In the world of pay-per-click advertising, a keyword can have different variations. For Google AdWords and Bing Ads, there are five variations, called “match types.” Each one has a specific use that can be leveraged by savvy PPC marketers to improve performance.
This is the default setting for new keywords in most platforms. As its name suggests, it also gives search engines the most latitude when matching your keyword(s) to a specific search query. Both the search query and the keyword can be multiple words. With broad match, your keyword can match a query with the words in any order. It can also match synonyms.
For example, if your keyword were “red shoes,” your ad could appear for multiple search queries, such as “buy red shoes,” “shoes that are red,” “ruby shoes,” and “ruby slippers” — ruby is a shade of red and slippers are a kind of shoe.
Broad match is sometimes too expansive, as in the example above. But it can be good, too. Google reports that as many as 20 percent of monthly searches are unique, meaning it’s the first time the searches have appeared. As an advertiser you don’t want to have to generate 20 percent more keywords each month and hope you guessed right. Broad match can help you catch those new queries. And if you’re interested in a little more control, consider the next match type: modified broad match.
Modified Broad Match
To modify your broad match keywords you simply add the “+” sign in front one or more words. So “red shoes” becomes “+red +shoes.” The benefit is that the modifier tells the search engine your ad should only be eligible if the word marked with a “+” is present.
So now our keyword “+red +shoes” would be eligible for searches like “buy red shoes” and “shoes that are red.” But it would not be eligible for searches like “ruby slippers” or “magenta shoes” or “red Nikes.”
Brad Geddes, a well-known AdWords practitioner, recently said that modified broad match was something that most PPC marketers seem to miss or not know about. But I nearly always recommend using this match type instead of broad match. The only exceptions would be where volume is the main objective. Then you would use many negative keywords, which I’ll address below.
If the order of keywords in a search query is important for intent, then consider phrase match. For example, if you advertise on “California hotels,” you don’t want to show up for searches on “hotel California.” Phrase match also allows your ad to show when someone adds words before or after, like “best California hotels” or “California hotels near Disneyland.”
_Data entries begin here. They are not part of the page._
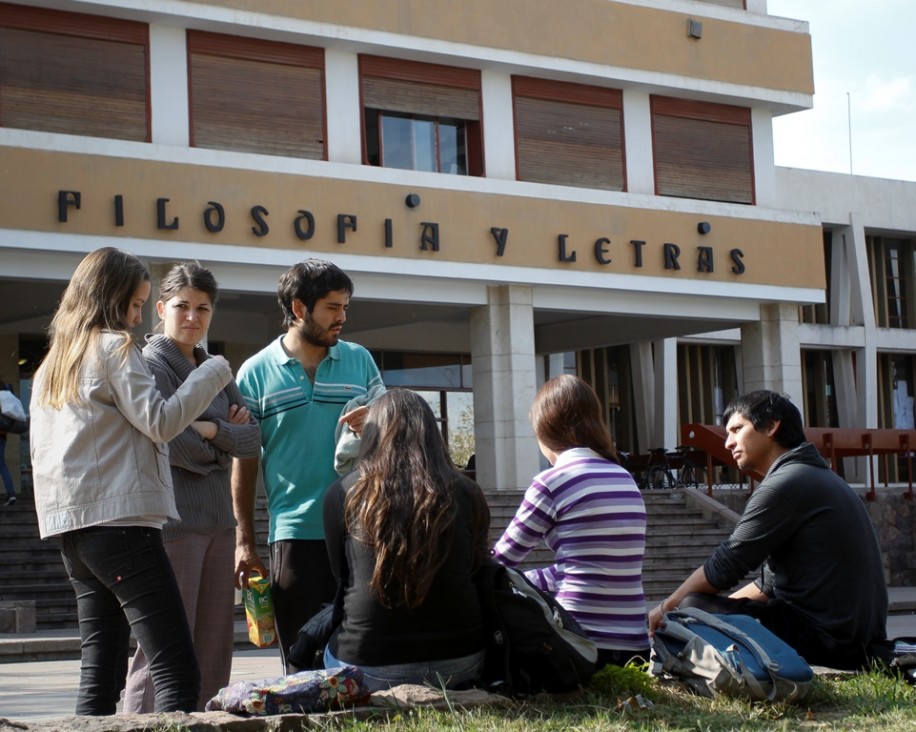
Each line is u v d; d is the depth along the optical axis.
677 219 24.44
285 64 21.11
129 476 5.02
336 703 5.20
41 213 18.61
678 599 6.81
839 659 6.68
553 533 6.21
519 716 5.24
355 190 21.16
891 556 26.00
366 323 25.55
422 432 5.50
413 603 5.36
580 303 23.81
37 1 18.97
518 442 22.83
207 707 5.28
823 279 26.12
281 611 6.39
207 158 19.88
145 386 5.02
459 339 29.64
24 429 19.89
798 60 26.06
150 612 5.04
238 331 25.91
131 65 19.78
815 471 6.71
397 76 22.20
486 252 22.38
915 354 39.22
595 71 23.73
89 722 4.82
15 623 14.95
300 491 6.40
To use phrase match, put quotes around your keyword when uploading it into the interface. Note that while I used quotes for broad match above to ensure clarity for this article, use those in the ad interface only when you want to indicate a phrase match.
I’m a control freak about my keywords and campaigns. If you want to indicate to the search engine exactly which words must be present, the exact order they should be in, and that you don’t want to show if the searcher adds something before or after, then exact match is what you want. It is by far the most restrictive match type and will lead to the fewest impressions. However, since your keyword matches the search query exactly — and hopefully matches your ads and landing pages — you would expect to see better performance.
Here is what the four match types look like.
In September 2014, AdWords introduced close keyword variations, which some have called “exact-ish” match. Here is the explanation from Google.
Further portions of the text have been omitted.